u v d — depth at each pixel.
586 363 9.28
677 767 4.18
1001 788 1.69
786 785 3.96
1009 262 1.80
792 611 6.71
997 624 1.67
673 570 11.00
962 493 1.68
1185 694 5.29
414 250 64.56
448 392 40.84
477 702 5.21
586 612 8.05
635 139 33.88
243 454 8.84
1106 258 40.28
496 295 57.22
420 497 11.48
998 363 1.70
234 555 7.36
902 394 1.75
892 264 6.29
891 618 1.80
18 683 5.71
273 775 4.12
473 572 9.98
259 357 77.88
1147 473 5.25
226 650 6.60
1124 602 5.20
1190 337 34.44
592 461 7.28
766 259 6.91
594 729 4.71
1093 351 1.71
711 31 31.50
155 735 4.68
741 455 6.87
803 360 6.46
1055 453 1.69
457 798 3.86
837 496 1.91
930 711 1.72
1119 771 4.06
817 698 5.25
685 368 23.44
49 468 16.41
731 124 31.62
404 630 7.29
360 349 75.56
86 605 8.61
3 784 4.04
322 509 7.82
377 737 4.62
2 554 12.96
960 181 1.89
※ ※ ※
## [Task to complete]
Each line of the material above must be retyped exactly as written.

## [Your response]
u v d — depth at each pixel.
586 363 9.28
677 767 4.18
1001 788 1.69
786 785 3.96
1009 262 1.80
792 611 6.71
997 624 1.67
673 570 11.00
962 493 1.68
1185 694 5.29
414 250 64.56
448 392 40.84
477 702 5.21
586 612 8.05
635 139 33.88
243 454 8.84
1106 258 40.28
496 295 57.22
420 497 11.48
998 363 1.70
234 555 7.36
902 394 1.75
892 264 6.29
891 618 1.80
18 683 5.71
273 775 4.12
473 572 9.98
259 357 77.88
1147 473 5.25
226 650 6.60
1124 602 5.20
1190 337 34.44
592 461 7.28
766 259 6.91
594 729 4.71
1093 351 1.71
711 31 31.50
155 735 4.68
741 455 6.87
803 360 6.46
1055 453 1.69
457 798 3.86
837 496 1.91
930 711 1.72
1119 771 4.06
817 698 5.25
685 368 23.44
49 468 16.41
731 124 31.62
404 630 7.29
360 349 75.56
86 605 8.61
3 784 4.04
322 509 7.82
377 737 4.62
2 554 12.96
960 181 1.89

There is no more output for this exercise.